Limited Email Surveillance Approved
MrNougat writes "CNet reports that some surveillance of your email has been permitted by U.S. District Judge Thomas Hogan in Washington, D.C., without first requiring any evidence of wrongdoing. Curiously: 'instead of asking to eavesdrop on the contents of the e-mail messages, which would require some evidence of wrongdoing, prosecutors [of the US Justice Dept.] instead requested the identities of the correspondents. Also included in the request was header information like date and time and Internet address--but not subject lines.'"
TBH the whole system is pointless. Lets say Joe Terrorist wants to pass a message to another cell.
Does he fire up his hotmail account and send an email to durkadurka@hotmail.com?
Of course he doesn't. TBH the easiest way would be to post on a webboard that has a lot of innocent traffic, or on the USENET. Heck even just play an online game (MMORPG) and say something like your looking for +3 Orc slaying knife for two gold pieces.
This method of scanning email headers doesn't solve the issue. All combatants must realise they are being spied on.
Thanks to spammers, you can buy lists of 'open proxies' that will let you hide your IP and access the person with the owned computer's ISP's usenet server, which you really only need to do when sending messages. Thus rendering any sort of traffic analysis of the group completely useless.
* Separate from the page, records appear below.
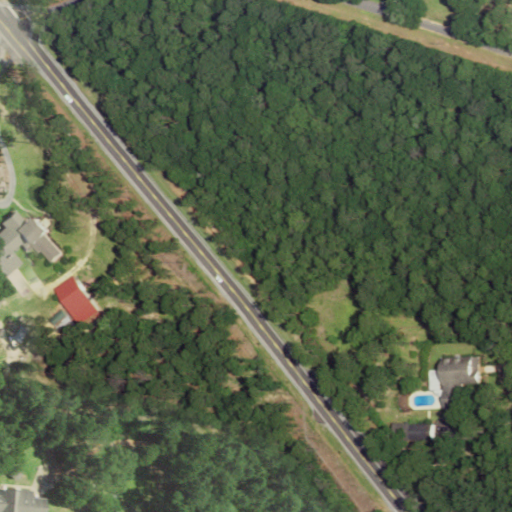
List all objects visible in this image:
building: (360, 5)
road: (48, 18)
road: (426, 26)
road: (0, 152)
building: (25, 242)
road: (205, 259)
building: (73, 299)
building: (459, 380)
building: (420, 430)
building: (23, 501)
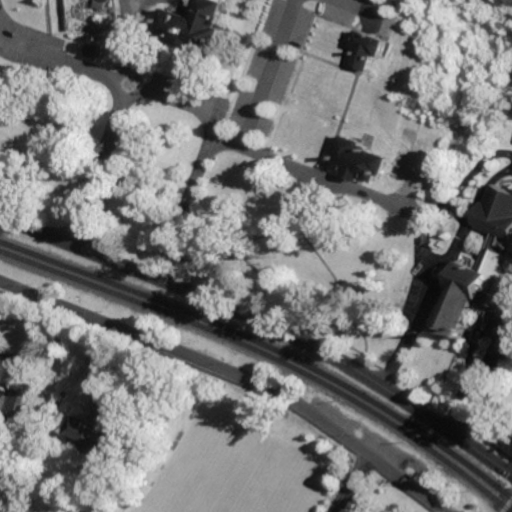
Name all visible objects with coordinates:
building: (199, 23)
building: (200, 24)
road: (282, 36)
road: (128, 41)
building: (370, 48)
building: (96, 49)
building: (370, 49)
road: (109, 98)
road: (209, 138)
building: (362, 159)
building: (363, 160)
road: (313, 171)
road: (489, 187)
building: (498, 211)
road: (468, 228)
road: (427, 234)
building: (483, 265)
building: (478, 290)
road: (422, 310)
road: (265, 319)
railway: (267, 344)
road: (52, 345)
railway: (268, 354)
road: (237, 371)
road: (485, 374)
building: (1, 390)
building: (1, 394)
building: (98, 434)
building: (96, 435)
road: (494, 443)
park: (216, 466)
road: (347, 480)
building: (2, 492)
road: (508, 507)
building: (0, 511)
But the best method of sending data on the internet is hiding it in, say, a GIF. You don't even need to use stenography, you can just take an encrypted binary file, put a GIF header at the start of it, and put it in a 1x1 image link somewhere on a web page between two specific times, and have any receipient 'innocently' surf past your page, and then go get it out of their cache. Bonus points if you manage to write bad HTML so that only one specific browser will go and get the 'image', like IE 4 or Firefox 0.7, although you shouldn't make that obvious or people might get curious. Be sure to put a real image up there the rest of the time, and reset the date back whenever you make changes.
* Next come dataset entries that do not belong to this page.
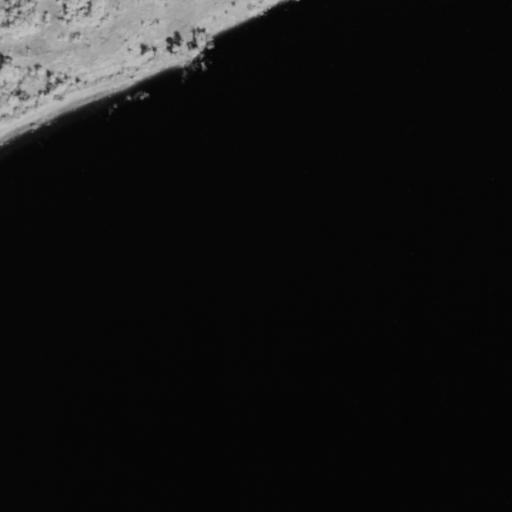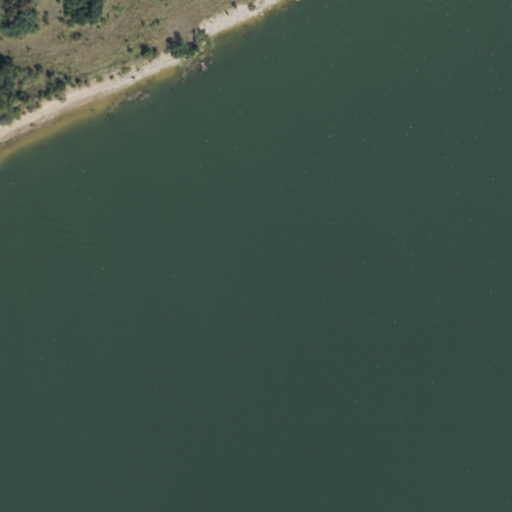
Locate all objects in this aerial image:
park: (194, 138)
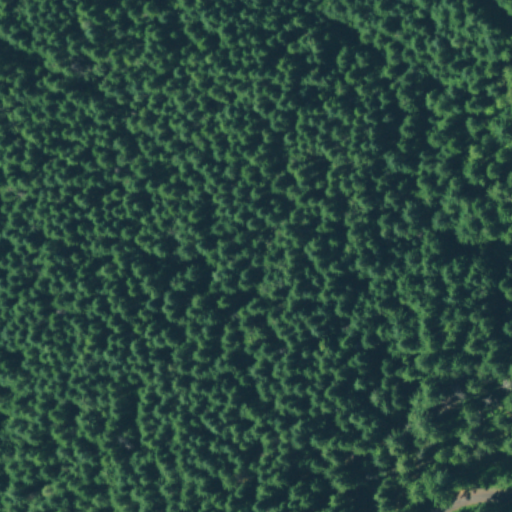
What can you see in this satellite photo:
road: (501, 281)
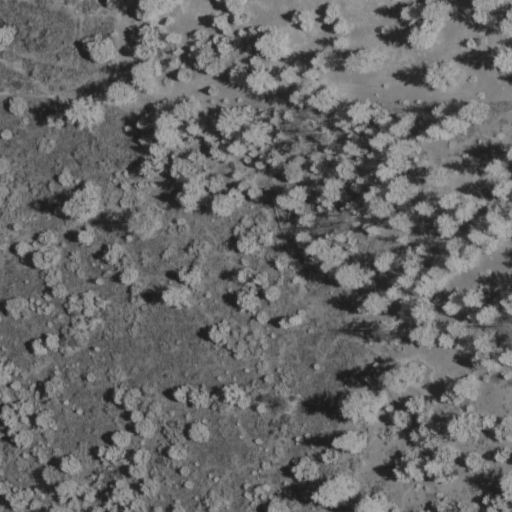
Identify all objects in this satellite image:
road: (124, 42)
road: (324, 154)
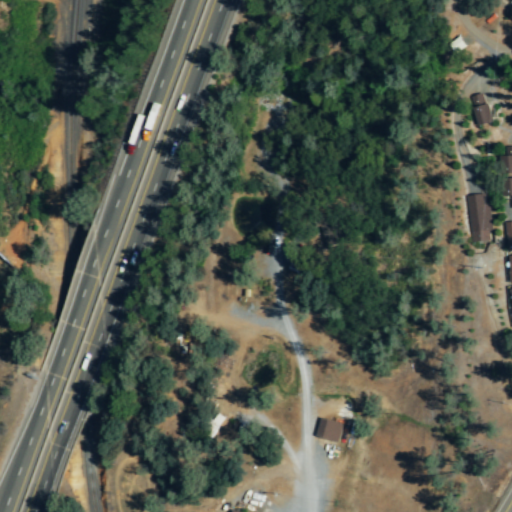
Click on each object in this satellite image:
road: (158, 90)
road: (455, 108)
building: (481, 111)
road: (178, 145)
building: (507, 169)
building: (477, 218)
railway: (71, 256)
building: (509, 269)
road: (78, 301)
building: (510, 303)
road: (82, 400)
building: (328, 431)
road: (307, 434)
road: (17, 466)
road: (5, 491)
road: (507, 504)
road: (41, 511)
building: (233, 511)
And you can trivially think of a way to have two people do this to each other so they can talk back and forth. They just each have pages on somewhat related things, and browse a bunch of pages on that topic, always making sure to go past each other's.
The great thing about this is that the receiving end can defeat a keylogger. Just make sure the 'check the cache for encrypted files' is a program that they won't notice when installing the keylogger, for example a solitaire game, and it pops up the decoded message when you start it between exactly 32 minutes and 37 minutes after adding the image to your cache, or something. Most software keyloggers do not include any sort of screen capturing, because that would require a lot of space, and hardware ones cannot do it at all, or at least not reasonably. (And see Cryptonomicron for how to defeat this, although note the method of communication in that can be logged also.)
Although obviously if you send messages, a keylogger will catch them. In theory, you could click on the letter via your mouse, but a lot of software keyloggers are including mouse clicks exactly because of that. Although the message can be hidden via moving buttons around and renaming them, that is incredibly annoying for any message over two sentences, and it doesn't hide the fact you were doing something very suspicious, which, if they've bugged your machine, they were already pretty sure of.
If corporations are people, aren't stockholders guilty of slavery?